Remystifying Tradition? :
But then how about Tradition and Modernity as also names for a fact
of human history? Regional differences between Europe and India apart,
Tradition and Modernity serve to spell two alternate worldviews and
lifestyles.
III.
The Individual at the Crossroad: There is no scope for embracing one
and jettisoning the other. The
directions for working out a satisfactory resolution of the opposition
in future are indicated.
Colophon
It is obvious that I ought to be giving citation for attested
traits from primary source (for example, for atmaupamya ant
the Golden Rule under Tradition and the questioning of this under
Modernity). Then there are the citations for the various
insights I owe to the secondary sources though I have not always wholly
adhered to these (for example, for the foundations of the social order
under Tradition and Modernity my immediate debt is to Auden and indirect
debt is to Tonnies and Maine). It
is interesting to note how some of the details of the opening account
of life and human life drawing upon modern science have been partially
anticipated in the tradition (for example, death as dissolution into
cosmic elements or as reduction to dust). Tracking all these down will take a while:
I hope to do that later. I
crave the reader’s indulgence for this lacuna.

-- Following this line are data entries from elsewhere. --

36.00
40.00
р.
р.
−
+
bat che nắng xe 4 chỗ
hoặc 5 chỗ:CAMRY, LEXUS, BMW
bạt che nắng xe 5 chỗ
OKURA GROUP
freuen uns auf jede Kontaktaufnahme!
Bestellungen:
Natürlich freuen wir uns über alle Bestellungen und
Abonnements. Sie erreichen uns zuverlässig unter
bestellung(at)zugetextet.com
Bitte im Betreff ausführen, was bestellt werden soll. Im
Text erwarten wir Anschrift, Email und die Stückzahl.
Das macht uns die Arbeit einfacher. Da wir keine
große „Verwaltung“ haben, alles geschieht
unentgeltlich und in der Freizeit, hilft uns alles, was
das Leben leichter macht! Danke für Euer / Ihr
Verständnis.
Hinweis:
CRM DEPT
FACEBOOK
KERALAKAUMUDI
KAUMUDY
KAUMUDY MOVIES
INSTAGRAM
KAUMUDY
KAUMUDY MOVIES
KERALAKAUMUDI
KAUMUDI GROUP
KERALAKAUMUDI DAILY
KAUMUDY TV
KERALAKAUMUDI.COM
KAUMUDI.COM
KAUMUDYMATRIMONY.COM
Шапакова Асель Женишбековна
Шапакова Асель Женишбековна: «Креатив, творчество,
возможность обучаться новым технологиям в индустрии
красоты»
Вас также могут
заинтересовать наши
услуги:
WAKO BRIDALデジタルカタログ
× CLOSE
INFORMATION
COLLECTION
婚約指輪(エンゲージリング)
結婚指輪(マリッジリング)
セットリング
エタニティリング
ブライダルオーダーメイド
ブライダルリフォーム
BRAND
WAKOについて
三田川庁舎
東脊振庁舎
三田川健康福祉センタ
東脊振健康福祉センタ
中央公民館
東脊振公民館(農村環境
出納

An earlier version was presented at an international seminar on Parampara
and the Individual at Indira Gandhi National Centre for the Arts,
New Delhi. January 1998 and
published in The Nature of Living Traditions: Distinctive features
of Indian parampara, ed. Baidyanath Saraswati, IBNCA and D.K. Print
World, New Delhi, 1998, p 91-104.
This a carefully revised and slightly amplified version.